'Confusing' government websites face revamp in bid to save £1.8bn
Plans to reduce the need for face-to-face government services by improving "confusing" online offerings in the UK have been announced.
The Government Digital Strategy report acknowledges that most people "rarely" use online government services.
Services which handle more than 100,000 "transactions" per year are to be completely overhauled.
The government expects the changes to save up to £1.8bn a year by 2015.
However, the costs of implementing the changes have not yet been outlined.
"A business case will be made for each of these services," a Cabinet Office spokesman said.
"So we won't be in a position to know costs until those cases have been assessed. The services will be identified and published in the departmental digital strategies alongside detailed delivery plans in December."
The report said that the average cost of an hour of government interaction "costs the average citizen £14.70".
"If just half an hour were saved by digitising every transaction currently completed offline," the document stated, "the total savings to the economy could therefore be around £1.8bn."
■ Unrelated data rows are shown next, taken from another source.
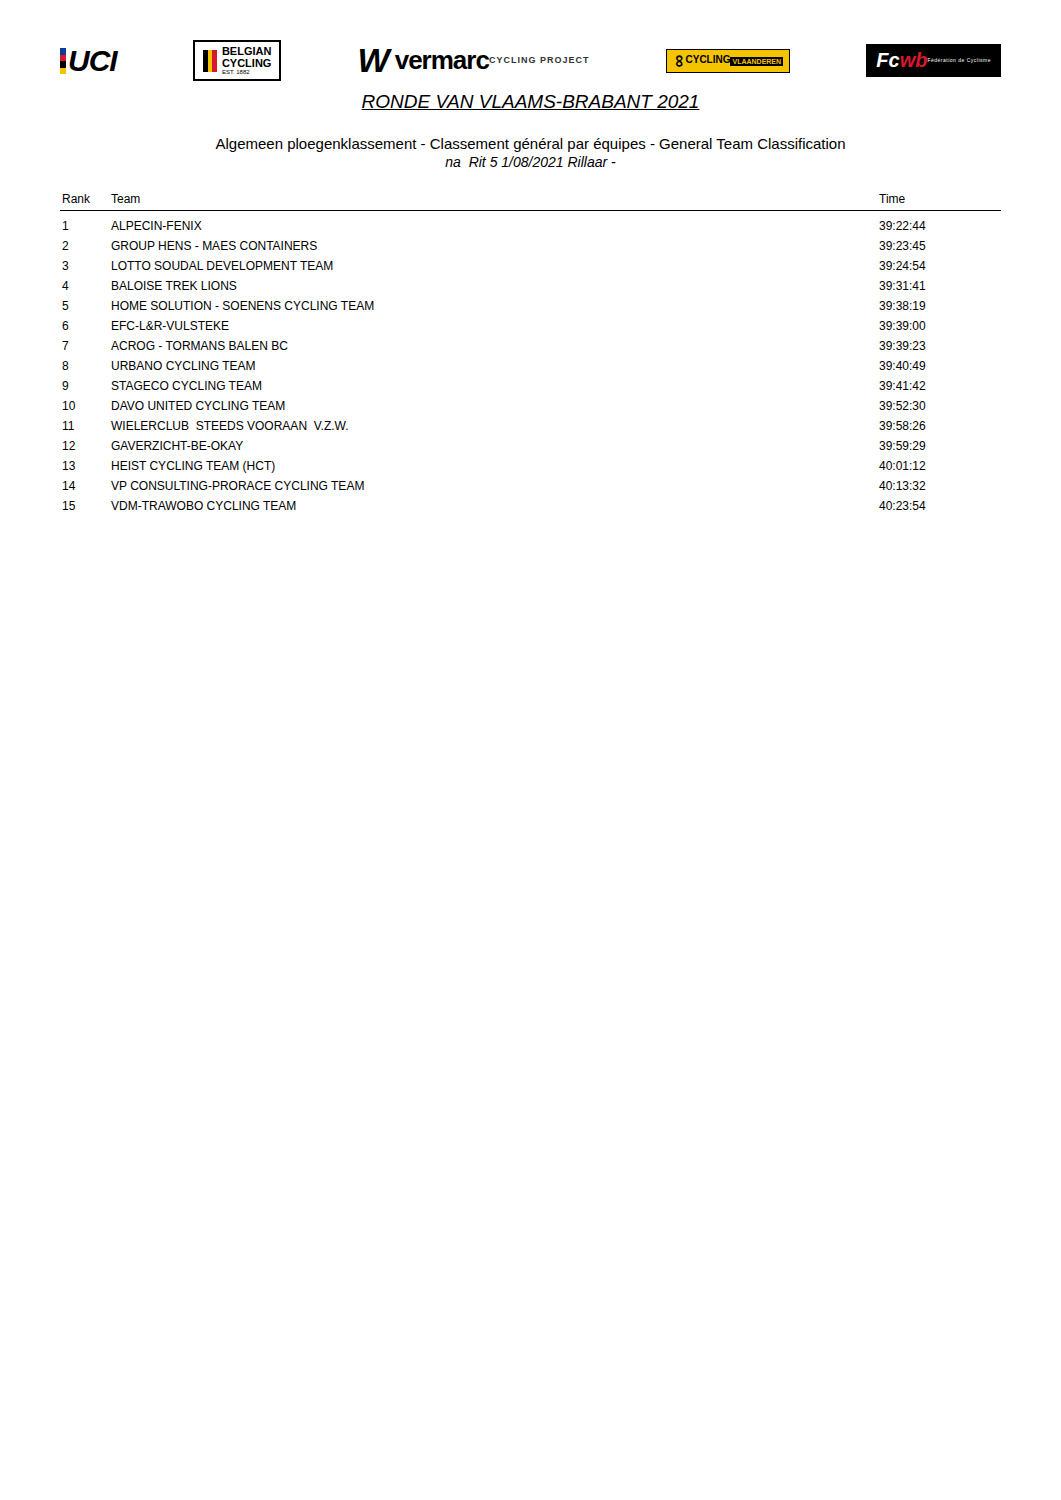UCI
BELGIAN
CYCLINGEST. 1882
WvermarcCYCLING PROJECT
∞CYCLINGVLAANDEREN
Fcwb Fédération de Cyclisme
RONDE VAN VLAAMS-BRABANT 2021
Algemeen ploegenklassement - Classement général par équipes - General Team Classification
na Rit 5 1/08/2021 Rillaar -
| Rank | Team | Time |
| --- | --- | --- |
| 1 | ALPECIN-FENIX | 39:22:44 |
| 2 | GROUP HENS - MAES CONTAINERS | 39:23:45 |
| 3 | LOTTO SOUDAL DEVELOPMENT TEAM | 39:24:54 |
| 4 | BALOISE TREK LIONS | 39:31:41 |
| 5 | HOME SOLUTION - SOENENS CYCLING TEAM | 39:38:19 |
| 6 | EFC-L&R-VULSTEKE | 39:39:00 |
| 7 | ACROG - TORMANS BALEN BC | 39:39:23 |
| 8 | URBANO CYCLING TEAM | 39:40:49 |
| 9 | STAGECO CYCLING TEAM | 39:41:42 |
| 10 | DAVO UNITED CYCLING TEAM | 39:52:30 |
| 11 | WIELERCLUB STEEDS VOORAAN V.Z.W. | 39:58:26 |
| 12 | GAVERZICHT-BE-OKAY | 39:59:29 |
| 13 | HEIST CYCLING TEAM (HCT) | 40:01:12 |
| 14 | VP CONSULTING-PRORACE CYCLING TEAM | 40:13:32 |
| 15 | VDM-TRAWOBO CYCLING TEAM | 40:23:54 |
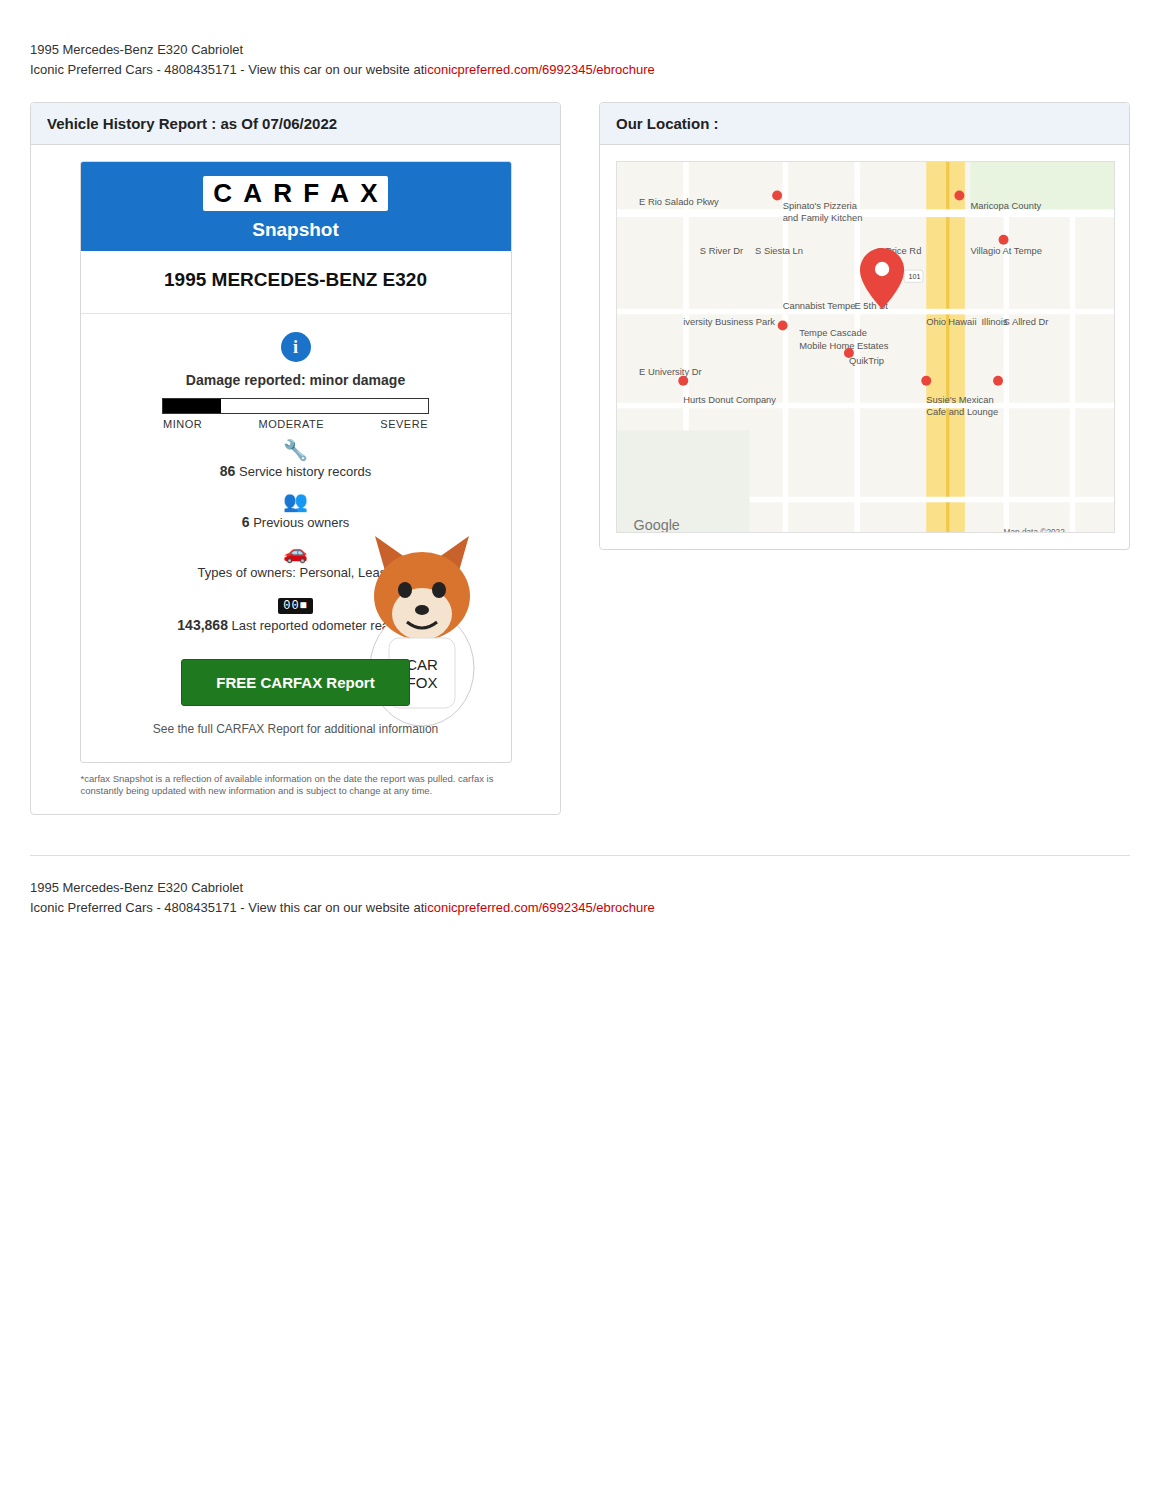1995 Mercedes-Benz E320 Cabriolet
Iconic Preferred Cars - 4808435171 - View this car on our website aticonicpreferred.com/6992345/ebrochure
Vehicle History Report : as Of 07/06/2022
C A R F A X
Snapshot
1995 MERCEDES-BENZ E320
i
Damage reported: minor damage
MINOR MODERATE SEVERE
🔧
86 Service history records
👥
6 Previous owners
🚗
Types of owners: Personal, Lease
00■
143,868 Last reported odometer reading
FREE CARFAX Report
See the full CARFAX Report for additional information
*carfax Snapshot is a reflection of available information on the date the report was pulled. carfax is constantly being updated with new information and is subject to change at any time.
Our Location :
1995 Mercedes-Benz E320 Cabriolet
Iconic Preferred Cars - 4808435171 - View this car on our website aticonicpreferred.com/6992345/ebrochure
Redesigns of the busiest services - including HM Revenue & Customs and the Department for Work and Pensions - will begin in April 2013, the document said, with completion predicted for March 2015.
New or redesigned sites launching after April 2014 will be subject to set standards for consistent design and usability.
All must offer application programming interfaces (APIs) - which will allow third-parties to create useful tools and services, a similar approach to that of Facebook and Twitter.'Costly for government'
The government classes "transactions" as anything involving "sharing information, requesting services, buying goods, asking for permission, or paying money".
It is estimated that more than 1.5 billion transactions of this type are made every year - with the majority being done either face-to-face or over the telephone.
In 2011, more than 150 million calls in 2011 were classed as "avoidable" and "costly for government".
A study of local councils put the cost of face-to-face transactions at £8.62, transactions via telephone at £2.83 - but only 15p for transactions via a website.
While millions in the UK have taken to carrying out key tasks online - such as shopping and banking - relatively few have used the web for needs involving government.
"Until now government services have stood out by their failure to keep up with the digital age," wrote Francis Maude, Minister for the Cabinet Office, in a foreword to the strategy.
"While many sectors now deliver their services online as a matter of course, our use of digital public services lags far behind that of the private sector. For example while 74% of people use the internet for car insurance, only 51% renew car tax online."
The document blames a culture of creating "digitised versions of pre-digital business processes", as well as outdated methods of data gathering and sharing.
Driving tests, for example, still require examiners to fill in and file paper forms, "adding cost and delay for users that a truly end-to-end digital service could remove".
The Driving Standards Agency is to begin a trial using mobile devices for examiners in order to eliminate paper forms.